[Dataset excerpts]
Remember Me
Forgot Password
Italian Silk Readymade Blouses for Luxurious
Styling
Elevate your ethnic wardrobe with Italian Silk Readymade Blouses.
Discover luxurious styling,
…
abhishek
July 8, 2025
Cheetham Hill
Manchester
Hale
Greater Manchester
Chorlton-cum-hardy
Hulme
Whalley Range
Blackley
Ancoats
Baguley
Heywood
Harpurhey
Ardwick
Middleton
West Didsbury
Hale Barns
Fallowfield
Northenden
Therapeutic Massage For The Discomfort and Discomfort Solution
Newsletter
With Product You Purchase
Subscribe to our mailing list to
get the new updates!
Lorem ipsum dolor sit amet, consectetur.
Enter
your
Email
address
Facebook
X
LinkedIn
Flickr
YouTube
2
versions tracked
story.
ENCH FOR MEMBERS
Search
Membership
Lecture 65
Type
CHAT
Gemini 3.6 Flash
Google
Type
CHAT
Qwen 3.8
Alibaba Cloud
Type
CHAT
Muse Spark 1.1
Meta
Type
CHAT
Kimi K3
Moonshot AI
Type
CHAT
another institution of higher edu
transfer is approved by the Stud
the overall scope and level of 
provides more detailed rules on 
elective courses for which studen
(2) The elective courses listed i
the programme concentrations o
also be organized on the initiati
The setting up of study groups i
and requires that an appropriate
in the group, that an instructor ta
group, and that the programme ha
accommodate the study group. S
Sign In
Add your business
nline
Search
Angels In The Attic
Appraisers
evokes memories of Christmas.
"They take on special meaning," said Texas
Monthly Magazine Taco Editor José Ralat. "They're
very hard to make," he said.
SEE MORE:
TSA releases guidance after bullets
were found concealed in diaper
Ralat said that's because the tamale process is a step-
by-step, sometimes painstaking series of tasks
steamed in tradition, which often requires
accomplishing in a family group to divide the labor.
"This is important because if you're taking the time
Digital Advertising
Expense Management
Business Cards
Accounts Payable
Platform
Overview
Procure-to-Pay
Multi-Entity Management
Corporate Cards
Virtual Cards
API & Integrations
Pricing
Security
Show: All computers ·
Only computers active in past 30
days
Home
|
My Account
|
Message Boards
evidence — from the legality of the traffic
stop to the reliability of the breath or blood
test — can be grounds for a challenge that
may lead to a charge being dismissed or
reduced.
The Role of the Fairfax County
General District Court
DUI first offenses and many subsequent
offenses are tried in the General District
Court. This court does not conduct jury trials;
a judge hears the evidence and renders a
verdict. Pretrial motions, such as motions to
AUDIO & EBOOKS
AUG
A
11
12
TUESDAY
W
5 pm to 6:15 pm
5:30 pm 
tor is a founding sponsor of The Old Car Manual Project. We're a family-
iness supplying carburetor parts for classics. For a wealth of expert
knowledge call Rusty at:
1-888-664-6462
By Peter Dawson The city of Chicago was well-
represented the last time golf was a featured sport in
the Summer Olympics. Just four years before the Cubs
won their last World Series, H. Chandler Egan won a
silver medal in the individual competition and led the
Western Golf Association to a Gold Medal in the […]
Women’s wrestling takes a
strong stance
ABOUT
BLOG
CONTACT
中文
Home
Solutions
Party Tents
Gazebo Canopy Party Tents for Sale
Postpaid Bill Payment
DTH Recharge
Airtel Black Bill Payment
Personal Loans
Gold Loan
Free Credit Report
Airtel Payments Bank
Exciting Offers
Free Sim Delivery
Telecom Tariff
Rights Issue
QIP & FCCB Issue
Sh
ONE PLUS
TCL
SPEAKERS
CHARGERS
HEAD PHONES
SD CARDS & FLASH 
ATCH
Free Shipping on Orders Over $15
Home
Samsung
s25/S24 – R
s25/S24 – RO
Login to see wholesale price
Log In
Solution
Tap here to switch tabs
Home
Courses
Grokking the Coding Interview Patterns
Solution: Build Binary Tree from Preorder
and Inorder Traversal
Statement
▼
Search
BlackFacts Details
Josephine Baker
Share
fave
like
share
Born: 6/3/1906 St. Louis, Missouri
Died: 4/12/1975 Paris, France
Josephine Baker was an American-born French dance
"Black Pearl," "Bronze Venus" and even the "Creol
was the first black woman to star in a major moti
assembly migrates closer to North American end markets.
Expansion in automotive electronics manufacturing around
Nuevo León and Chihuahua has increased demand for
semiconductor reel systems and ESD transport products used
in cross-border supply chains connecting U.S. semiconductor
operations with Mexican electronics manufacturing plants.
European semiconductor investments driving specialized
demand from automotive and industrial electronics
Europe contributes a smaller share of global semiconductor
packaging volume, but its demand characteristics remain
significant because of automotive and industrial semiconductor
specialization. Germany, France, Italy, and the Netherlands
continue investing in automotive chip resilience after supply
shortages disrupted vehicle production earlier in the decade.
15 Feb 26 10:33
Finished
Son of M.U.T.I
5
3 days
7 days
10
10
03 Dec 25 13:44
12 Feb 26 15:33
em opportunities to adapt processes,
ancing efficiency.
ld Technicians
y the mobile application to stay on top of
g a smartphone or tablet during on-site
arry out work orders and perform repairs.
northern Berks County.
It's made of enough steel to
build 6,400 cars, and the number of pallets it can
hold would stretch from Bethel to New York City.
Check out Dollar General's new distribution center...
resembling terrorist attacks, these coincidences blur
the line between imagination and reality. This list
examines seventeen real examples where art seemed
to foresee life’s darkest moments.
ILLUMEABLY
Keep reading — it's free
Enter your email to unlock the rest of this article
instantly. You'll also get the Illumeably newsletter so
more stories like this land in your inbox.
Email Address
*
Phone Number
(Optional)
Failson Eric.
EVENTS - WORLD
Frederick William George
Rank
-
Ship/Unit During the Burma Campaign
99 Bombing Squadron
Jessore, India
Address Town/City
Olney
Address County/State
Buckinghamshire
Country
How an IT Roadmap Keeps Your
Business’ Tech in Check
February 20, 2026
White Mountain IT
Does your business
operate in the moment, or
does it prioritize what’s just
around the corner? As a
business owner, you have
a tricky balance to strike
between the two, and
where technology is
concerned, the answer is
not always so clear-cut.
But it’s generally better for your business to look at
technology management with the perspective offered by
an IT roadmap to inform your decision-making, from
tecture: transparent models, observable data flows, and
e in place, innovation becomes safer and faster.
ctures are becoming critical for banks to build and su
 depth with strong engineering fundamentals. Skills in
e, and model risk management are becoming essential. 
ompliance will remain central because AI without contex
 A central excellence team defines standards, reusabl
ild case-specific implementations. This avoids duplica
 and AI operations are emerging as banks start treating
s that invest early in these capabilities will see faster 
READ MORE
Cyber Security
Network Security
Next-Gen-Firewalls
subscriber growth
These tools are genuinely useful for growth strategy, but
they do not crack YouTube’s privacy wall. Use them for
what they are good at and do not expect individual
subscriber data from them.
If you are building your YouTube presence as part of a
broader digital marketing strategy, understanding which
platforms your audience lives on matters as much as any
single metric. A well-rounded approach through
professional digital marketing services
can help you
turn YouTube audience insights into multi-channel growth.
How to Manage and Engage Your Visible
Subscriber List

▸ **Problem description**
Copy every line of the records above word for word, keeping each line unchanged and in its original order.

▸ **Written response**
Remember Me
Forgot Password
Italian Silk Readymade Blouses for Luxurious
Styling
Elevate your ethnic wardrobe with Italian Silk Readymade Blouses.
Discover luxurious styling,
…
abhishek
July 8, 2025
Cheetham Hill
Manchester
Hale
Greater Manchester
Chorlton-cum-hardy
Hulme
Whalley Range
Blackley
Ancoats
Baguley
Heywood
Harpurhey
Ardwick
Middleton
West Didsbury
Hale Barns
Fallowfield
Northenden
Therapeutic Massage For The Discomfort and Discomfort Solution
Newsletter
With Product You Purchase
Subscribe to our mailing list to
get the new updates!
Lorem ipsum dolor sit amet, consectetur.
Enter
your
Email
address
Facebook
X
LinkedIn
Flickr
YouTube
2
versions tracked
story.
ENCH FOR MEMBERS
Search
Membership
Lecture 65
Type
CHAT
Gemini 3.6 Flash
Google
Type
CHAT
Qwen 3.8
Alibaba Cloud
Type
CHAT
Muse Spark 1.1
Meta
Type
CHAT
Kimi K3
Moonshot AI
Type
CHAT
another institution of higher edu
transfer is approved by the Stud
the overall scope and level of 
provides more detailed rules on 
elective courses for which studen
(2) The elective courses listed i
the programme concentrations o
also be organized on the initiati
The setting up of study groups i
and requires that an appropriate
in the group, that an instructor ta
group, and that the programme ha
accommodate the study group. S
Sign In
Add your business
nline
Search
Angels In The Attic
Appraisers
evokes memories of Christmas.
"They take on special meaning," said Texas
Monthly Magazine Taco Editor José Ralat. "They're
very hard to make," he said.
SEE MORE:
TSA releases guidance after bullets
were found concealed in diaper
Ralat said that's because the tamale process is a step-
by-step, sometimes painstaking series of tasks
steamed in tradition, which often requires
accomplishing in a family group to divide the labor.
"This is important because if you're taking the time
Digital Advertising
Expense Management
Business Cards
Accounts Payable
Platform
Overview
Procure-to-Pay
Multi-Entity Management
Corporate Cards
Virtual Cards
API & Integrations
Pricing
Security
Show: All computers ·
Only computers active in past 30
days
Home
|
My Account
|
Message Boards
evidence — from the legality of the traffic
stop to the reliability of the breath or blood
test — can be grounds for a challenge that
may lead to a charge being dismissed or
reduced.
The Role of the Fairfax County
General District Court
DUI first offenses and many subsequent
offenses are tried in the General District
Court. This court does not conduct jury trials;
a judge hears the evidence and renders a
verdict. Pretrial motions, such as motions to
AUDIO & EBOOKS
AUG
A
11
12
TUESDAY
W
5 pm to 6:15 pm
5:30 pm 
tor is a founding sponsor of The Old Car Manual Project. We're a family-
iness supplying carburetor parts for classics. For a wealth of expert
knowledge call Rusty at:
1-888-664-6462
By Peter Dawson The city of Chicago was well-
represented the last time golf was a featured sport in
the Summer Olympics. Just four years before the Cubs
won their last World Series, H. Chandler Egan won a
silver medal in the individual competition and led the
Western Golf Association to a Gold Medal in the […]
Women’s wrestling takes a
strong stance
ABOUT
BLOG
CONTACT
中文
Home
Solutions
Party Tents
Gazebo Canopy Party Tents for Sale
Postpaid Bill Payment
DTH Recharge
Airtel Black Bill Payment
Personal Loans
Gold Loan
Free Credit Report
Airtel Payments Bank
Exciting Offers
Free Sim Delivery
Telecom Tariff
Rights Issue
QIP & FCCB Issue
Sh
ONE PLUS
TCL
SPEAKERS
CHARGERS
HEAD PHONES
SD CARDS & FLASH 
ATCH
Free Shipping on Orders Over $15
Home
Samsung
s25/S24 – R
s25/S24 – RO
Login to see wholesale price
Log In
Solution
Tap here to switch tabs
Home
Courses
Grokking the Coding Interview Patterns
Solution: Build Binary Tree from Preorder
and Inorder Traversal
Statement
▼
Search
BlackFacts Details
Josephine Baker
Share
fave
like
share
Born: 6/3/1906 St. Louis, Missouri
Died: 4/12/1975 Paris, France
Josephine Baker was an American-born French dance
"Black Pearl," "Bronze Venus" and even the "Creol
was the first black woman to star in a major moti
assembly migrates closer to North American end markets.
Expansion in automotive electronics manufacturing around
Nuevo León and Chihuahua has increased demand for
semiconductor reel systems and ESD transport products used
in cross-border supply chains connecting U.S. semiconductor
operations with Mexican electronics manufacturing plants.
European semiconductor investments driving specialized
demand from automotive and industrial electronics
Europe contributes a smaller share of global semiconductor
packaging volume, but its demand characteristics remain
significant because of automotive and industrial semiconductor
specialization. Germany, France, Italy, and the Netherlands
continue investing in automotive chip resilience after supply
shortages disrupted vehicle production earlier in the decade.
15 Feb 26 10:33
Finished
Son of M.U.T.I
5
3 days
7 days
10
10
03 Dec 25 13:44
12 Feb 26 15:33
em opportunities to adapt processes,
ancing efficiency.
ld Technicians
y the mobile application to stay on top of
g a smartphone or tablet during on-site
arry out work orders and perform repairs.
northern Berks County.
It's made of enough steel to
build 6,400 cars, and the number of pallets it can
hold would stretch from Bethel to New York City.
Check out Dollar General's new distribution center...
resembling terrorist attacks, these coincidences blur
the line between imagination and reality. This list
examines seventeen real examples where art seemed
to foresee life’s darkest moments.
ILLUMEABLY
Keep reading — it's free
Enter your email to unlock the rest of this article
instantly. You'll also get the Illumeably newsletter so
more stories like this land in your inbox.
Email Address
*
Phone Number
(Optional)
Failson Eric.
EVENTS - WORLD
Frederick William George
Rank
-
Ship/Unit During the Burma Campaign
99 Bombing Squadron
Jessore, India
Address Town/City
Olney
Address County/State
Buckinghamshire
Country
How an IT Roadmap Keeps Your
Business’ Tech in Check
February 20, 2026
White Mountain IT
Does your business
operate in the moment, or
does it prioritize what’s just
around the corner? As a
business owner, you have
a tricky balance to strike
between the two, and
where technology is
concerned, the answer is
not always so clear-cut.
But it’s generally better for your business to look at
technology management with the perspective offered by
an IT roadmap to inform your decision-making, from
tecture: transparent models, observable data flows, and
e in place, innovation becomes safer and faster.
ctures are becoming critical for banks to build and su
 depth with strong engineering fundamentals. Skills in
e, and model risk management are becoming essential. 
ompliance will remain central because AI without contex
 A central excellence team defines standards, reusabl
ild case-specific implementations. This avoids duplica
 and AI operations are emerging as banks start treating
s that invest early in these capabilities will see faster 
READ MORE
Cyber Security
Network Security
Next-Gen-Firewalls
subscriber growth
These tools are genuinely useful for growth strategy, but
they do not crack YouTube’s privacy wall. Use them for
what they are good at and do not expect individual
subscriber data from them.
If you are building your YouTube presence as part of a
broader digital marketing strategy, understanding which
platforms your audience lives on matters as much as any
single metric. A well-rounded approach through
professional digital marketing services
can help you
turn YouTube audience insights into multi-channel growth.
How to Manage and Engage Your Visible
Subscriber List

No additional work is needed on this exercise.